Гюнтер провел пальцем по карте, прослеживая курс, проложенный им прошлой ночью. Тридцать километров по девственным просторам, где не проходил до сих пор ни человек, ни механизм, а потом на север на Марчисонское шоссе. Если повезет, он даже прибудет в Чаттерджи раньше срока.
Гюнтер углублялся в лунную равнину. По обе стороны кабины проплывали скалы. Впереди неприступной стеной высились горы. Если не считать протянувшихся позади отпечатков протекторов, от горизонта до горизонта – никаких следов человеческого присутствия. И полная тишина.

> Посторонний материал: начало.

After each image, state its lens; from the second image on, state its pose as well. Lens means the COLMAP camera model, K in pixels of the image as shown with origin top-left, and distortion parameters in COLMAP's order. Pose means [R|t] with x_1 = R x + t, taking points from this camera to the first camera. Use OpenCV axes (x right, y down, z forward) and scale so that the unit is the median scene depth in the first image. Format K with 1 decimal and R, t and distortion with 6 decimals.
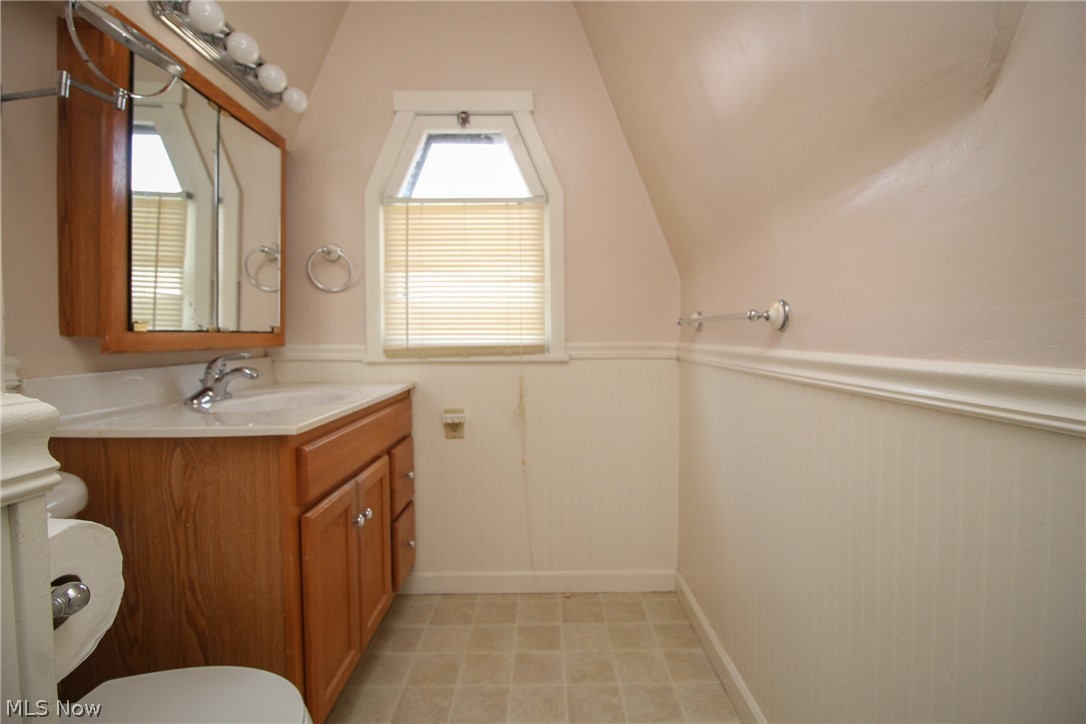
lens RADIAL K [[501.7, 0, 548.2], [0, 501.7, 350.0], [0, 0, 1]] dist [-0.001994, -0.011176]
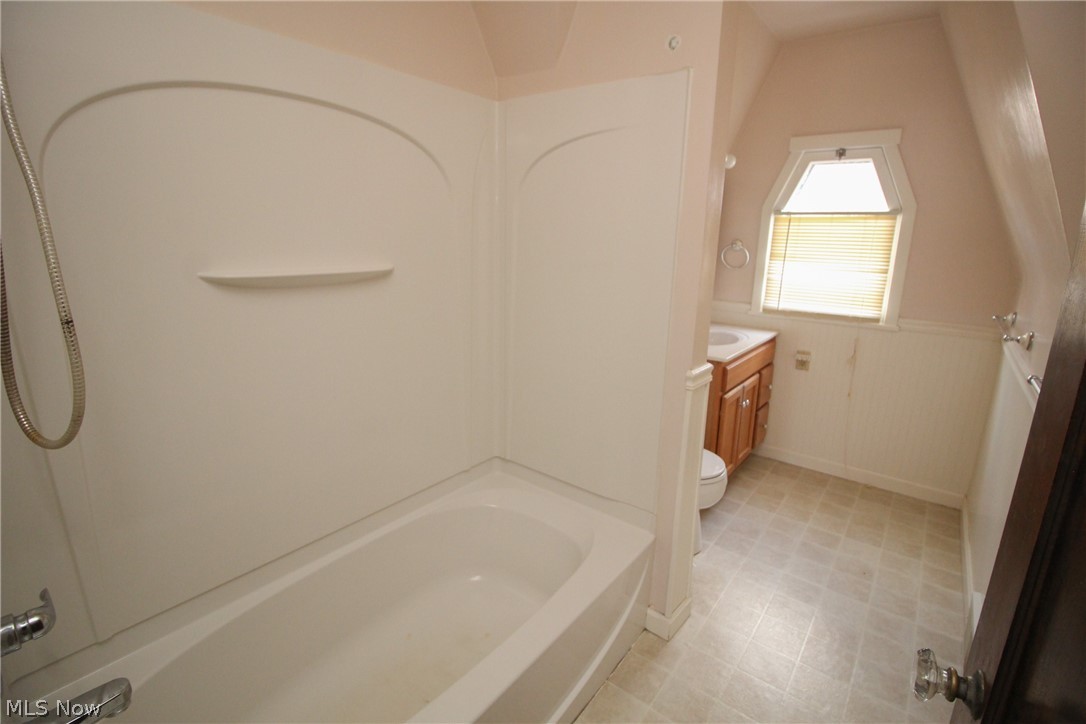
lens RADIAL K [[501.7, 0, 548.2], [0, 501.7, 350.0], [0, 0, 1]] dist [-0.001994, -0.011176]
pose [[0.778546, 0.161237, -0.606521, 0.138868], [-0.041488, 0.977543, 0.206614, -0.180547], [0.626214, -0.135695, 0.767752, -0.705112]]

Гюнтер жил ради таких минут. Вступить в нетронутую чистоту пустыни, испытать величие бытия, когда кажется: все, что видишь, – звезды, равнины, кратеры и все остальное – заключено внутри тебя. Городские виды Бутстрэпа таяли, как сон, как далекий остров на мягко волнующейся глади каменного моря. «Никто уже не станет здесь первым, – думал он.– Только я».
В памяти всплыла картинка из детства. Был сочельник, и он с родителями ехал на машине к рождественской мессе. В полном безветрии густо валил снег, дороги Дюссельдорфа скрылись под чистым белым покрывалом. Машину вел отец, а сам он перегнулся через спинку переднего сиденья и зачарованно смотрел на замерший преобразившийся мир. И было совсем тихо.
Он ощутил святое прикосновение одиночества.
Грузовик плыл по переливам серого моря, под слоем пыли мерещились все цвета радуги. Солнце стояло у Гюнтера за плечом, а когда он развернул переднюю ось, объезжая булыжник, тень грузовика повернулась и протянулась в бесконечность. Гюнтер углубился в себя, зачарованный суровой красотой этих мест.
Повинуясь мысли, его ПК вывел на чип музыку. Вселенную наполнила «Stormy Weather».
Гюнтер спускался по длинному, почти неощутимому уклону, когда панель управления сдохла у него под руками. Грузовик отключил питание и остановился.
– Черт тебя возьми, проклятая колымага! – рявкнул Гюнтер. – Что теперь?
– Местность впереди непроходима.
Гюнтер врезал кулаком по панели, так что карта заплясала. Впереди все было полого и гладко, если эта местность когда-то и проявляла склонность к мятежу, взрыв в районе Моря Дождей укротил ее в незапамятные времена. Трусливая железяка! Гюнтер пинком открыл дверцу и спустился из кабины.
Грузовик застрял перед провалом, который змеился поперек проложенного Гюнтером курса, и больше всего напоминал русло пересохшего ручья. Гюнтер подошел к краю. Пятнадцать метров в ширину и не больше трех в самом глубоком месте. Пролом слишком мелкий, чтобы его отметили на топографической схеме. Гюнтер вернулся в кабину и бесшумно закрыл за собой дверь.
– Слушай. Склоны не такие уж крутые. Я сто раз проезжал в местечках похуже. Мы просто проберемся потихоньку, осторожненько, идет?
– Местность впереди непроходима. Прошу вернуться на ранее проложенный маршрут.
Теперь зазвучал Вагнер. «Тангейзер». Гюнтер отключил его нетерпеливым движением мысли.
– Ты же, черт побери, способен к активному поиску решений, почему бы тебе не прислушаться к голосу разума? – Он сердито пожевал губу и тряхнул головой. – Если возвращаться, мы сильно выбьемся из расписания. Наверняка эта борозда через сотню-другую метров сойдет на нет. Давай-ка проедем вдоль нее до этого места, а потом свернем на Марчисонское. И будем в парке вовремя.
Три часа спустя Гюнтер наконец выбрался на Марчисонское шоссе. К тому времени он взмок и пропах потом, плечи ныли от напряжения.